─── EXTRAIT CHOISI

Les représentations du peuple dans le « débat perse » d’Hérodote

Après avoir raconté le renversement des Mages qui, dans la Perse du VIe siècle, s’emparèrent du pouvoir après la mort de Cambyse, Hérodote met en scène un débat entre les instigateurs du soulèvement, concernant le choix du meilleur régime. Trois personnages prennent tour à tour la parole, pour défendre respectivement le régime populaire – qui n’est jamais appelé démocratie mais simplement évoqué à partir de termes comme isonomie (« l’égale répartition ») ou d’expressions associant deux mots qui pourraient aboutir aux composés pléth-archie, plétho-cratie ou dém-archie –, puis l’oligarchie et enfin la monarchie.

Les façons de désigner le peuple varient en fonction des discours et de l’opinion des personnages qui s’expriment. Dans le discours d’Otanès, qui plaide pour l’adoption du régime populaire, c’est plèthos qui est utilisé. Mégabyze, partisan de l’oligarchie, commence par reprendre plèthos, le modifie rapidement en homilos, qui évoque un groupe sans nécessairement faire référence au nombre, puis passe à dèmos. Darius, enfin, qui prône la monarchie, passe lui aussi de plèthos à dèmos. Ces glissements d’un terme à l’autre ne sont pas neutres : ils sont en rapport étroit avec la nature de l’argumentation. Le premier discours, celui d’Otanès, commence par une attaque en règle contre la monarchie, attaque qui porte en creux l’éloge de ce qu’Otanès considère comme le type de régime opposé, le gouvernement du peuple. Les arguments explicites en faveur de ce dernier régime forment la conclusion de son discours :

Le gouvernement de la masse (plèthos archon), lui, possède, pour commencer, le nom le plus beau de tous, celui d’isonomie. Ensuite, il ne fait rien de ce que fait le monarque (mounarchos) : au contraire, il exerce les magistratures (archei tas archas) par le biais du tirage au sort, l’autorité (archè) y est soumise à reddition de comptes, il porte toutes les délibérations au sein de la communauté (es to koinon). Mon avis est donc que nous abandonnions la monarchie pour élever la masse (to plèthos). C’est en effet dans le nombre (en tô pollô) que tout réside. (Hérodote, 3.80)

──────

Réécrivez le passage de l'extrait sur le débat perse chez Hérodote qui commence par "Le gouvernement de" et va jusqu'à "réside. (Hérodote, 3.80)", en y remplaçant "masse" par "multitude".

─── LISTE DES DONNÉES

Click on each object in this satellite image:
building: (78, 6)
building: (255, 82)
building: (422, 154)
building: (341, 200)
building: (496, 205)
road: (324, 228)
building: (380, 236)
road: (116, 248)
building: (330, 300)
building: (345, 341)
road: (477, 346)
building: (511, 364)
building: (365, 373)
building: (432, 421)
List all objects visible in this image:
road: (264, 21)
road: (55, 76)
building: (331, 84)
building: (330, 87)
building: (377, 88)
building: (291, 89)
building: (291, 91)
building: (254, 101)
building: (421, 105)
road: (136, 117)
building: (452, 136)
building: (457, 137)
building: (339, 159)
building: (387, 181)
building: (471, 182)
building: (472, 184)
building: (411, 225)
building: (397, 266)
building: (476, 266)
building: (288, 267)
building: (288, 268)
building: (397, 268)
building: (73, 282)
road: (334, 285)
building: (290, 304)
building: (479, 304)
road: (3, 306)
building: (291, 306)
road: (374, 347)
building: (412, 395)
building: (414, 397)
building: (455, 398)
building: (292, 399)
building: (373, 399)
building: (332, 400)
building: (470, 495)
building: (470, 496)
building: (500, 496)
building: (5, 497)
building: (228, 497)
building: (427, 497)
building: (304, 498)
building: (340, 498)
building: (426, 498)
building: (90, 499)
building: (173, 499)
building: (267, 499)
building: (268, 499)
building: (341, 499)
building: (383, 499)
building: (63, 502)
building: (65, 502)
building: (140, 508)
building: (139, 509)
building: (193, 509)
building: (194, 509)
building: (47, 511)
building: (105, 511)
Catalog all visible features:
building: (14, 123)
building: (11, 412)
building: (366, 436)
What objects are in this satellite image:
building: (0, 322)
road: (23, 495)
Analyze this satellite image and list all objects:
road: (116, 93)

──────

# [RÉSULTAT CI-DESSOUS]
Le gouvernement de la multitude (plèthos archon), lui, possède, pour commencer, le nom le plus beau de tous, celui d’isonomie. Ensuite, il ne fait rien de ce que fait le monarque (mounarchos) : au contraire, il exerce les magistratures (archei tas archas) par le biais du tirage au sort, l’autorité (archè) y est soumise à reddition de comptes, il porte toutes les délibérations au sein de la communauté (es to koinon). Mon avis est donc que nous abandonnions la monarchie pour élever la multitude (to plèthos). C’est en effet dans le nombre (en tô pollô) que tout réside. (Hérodote, 3.80)